[Source records]
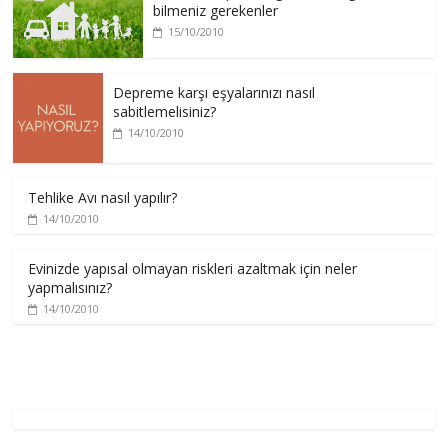
bilmeniz gerekenler
15/10/2010
Depreme karşı eşyalarınızı nasıl
sabitlemelisiniz?
14/10/2010
Tehlike Avı nasıl yapılır?
14/10/2010
Evinizde yapısal olmayan riskleri azaltmak için neler
yapmalısınız?
14/10/2010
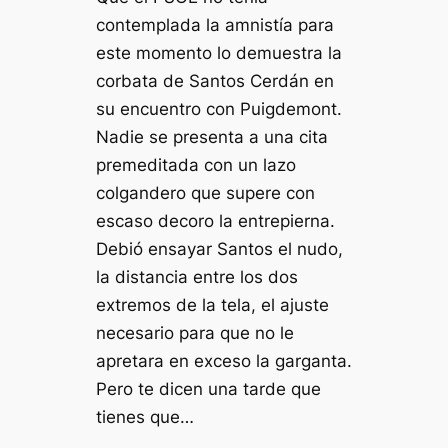
contemplada la amnistía para
este momento lo demuestra la
corbata de Santos Cerdán en
su encuentro con Puigdemont.
Nadie se presenta a una cita
premeditada con un lazo
colgandero que supere con
escaso decoro la entrepierna.
Debió ensayar Santos el nudo,
la distancia entre los dos
extremos de la tela, el ajuste
necesario para que no le
apretara en exceso la garganta.
Pero te dicen una tarde que
tienes que…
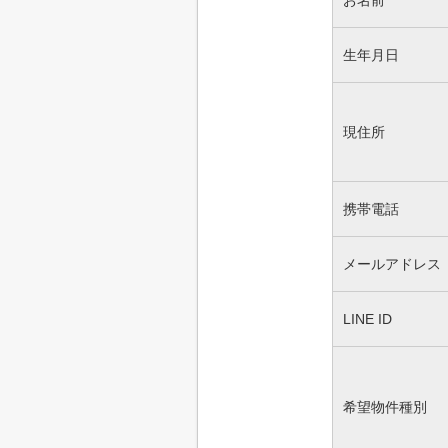
お名前
生年月日
現住所
携帯電話
メールアドレス
LINE ID
希望物件種別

▶ _Directions_
Put each line of the listing above into a Markdown table with the columns Row and Line, numbering the rows in order and skipping blank lines. Leave the pictures out of the answer.

▶ _Result for this task_
| Row | Line |
|---|---|
| 1 | bilmeniz gerekenler |
| 2 | 15/10/2010 |
| 3 | Depreme karşı eşyalarınızı nasıl |
| 4 | sabitlemelisiniz? |
| 5 | 14/10/2010 |
| 6 | Tehlike Avı nasıl yapılır? |
| 7 | 14/10/2010 |
| 8 | Evinizde yapısal olmayan riskleri azaltmak için neler |
| 9 | yapmalısınız? |
| 10 | 14/10/2010 |
| 11 | contemplada la amnistía para |
| 12 | este momento lo demuestra la |
| 13 | corbata de Santos Cerdán en |
| 14 | su encuentro con Puigdemont. |
| 15 | Nadie se presenta a una cita |
| 16 | premeditada con un lazo |
| 17 | colgandero que supere con |
| 18 | escaso decoro la entrepierna. |
| 19 | Debió ensayar Santos el nudo, |
| 20 | la distancia entre los dos |
| 21 | extremos de la tela, el ajuste |
| 22 | necesario para que no le |
| 23 | apretara en exceso la garganta. |
| 24 | Pero te dicen una tarde que |
| 25 | tienes que… |
| 26 | お名前 |
| 27 | 生年月日 |
| 28 | 現住所 |
| 29 | 携帯電話 |
| 30 | メールアドレス |
| 31 | LINE ID |
| 32 | 希望物件種別 |